Pendaftaran tanah untuk pertama kalinya untuk TANAH GARAPAN, dalam prakteknya prosesnya dilakukan dengan cara sebagai berikut:

1. Mendapatkan surat rekomendasi dari lurah/camat perihal tanah yang bersangkutan
2. Pembuatan surat tidak sengketa dari RT/RW/LURAH
3. Dilakukan tinjau lokasi dan pengukuran tanah oleh kantor pertanahan
4. Penerbitan Gambar Situasi baru
5. Pembayaran Bea Perolehan Hak Atas tanah dan bangunan sesuai dengan luas yang tercantum dalam Gambar Situasi
6. Proses pertimbangan pada panitia A
7. Penerbitan SK Pemilikan tanah (SKPT)
8. Pembayaran Uang pemasukan ke negara (SPS)
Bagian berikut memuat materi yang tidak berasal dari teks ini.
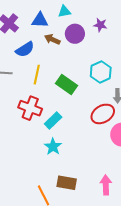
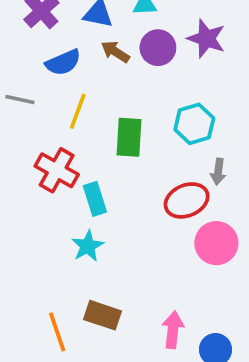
purple star: (100, 25) -> (206, 39), size x1.5
green rectangle: (67, 84) -> (129, 137), turned 50
cyan rectangle: (53, 121) -> (95, 199), turned -72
9. Penerbitan Sertifikat tanah;

Proses pensertifikatan tanah tersebut hanya dapat dilakukan jika pada waktu pengecekan di kantor kelurahan setempat dan kantor pertanahan terbukti bahwa tanah tersebut memang belum pernah disertifikatkan dan selama proses tersebut tidak ada pihak-pihak yang mengajukan keberatan/sanggahan (perihal pemilikan tanah tersebut). Apabila syarat-syarat tersebut terpenuhi, maka proses pensertifikatan dapat ditempuh dalam waktu sekitar 6 bulan sampai dengan 1 tahun.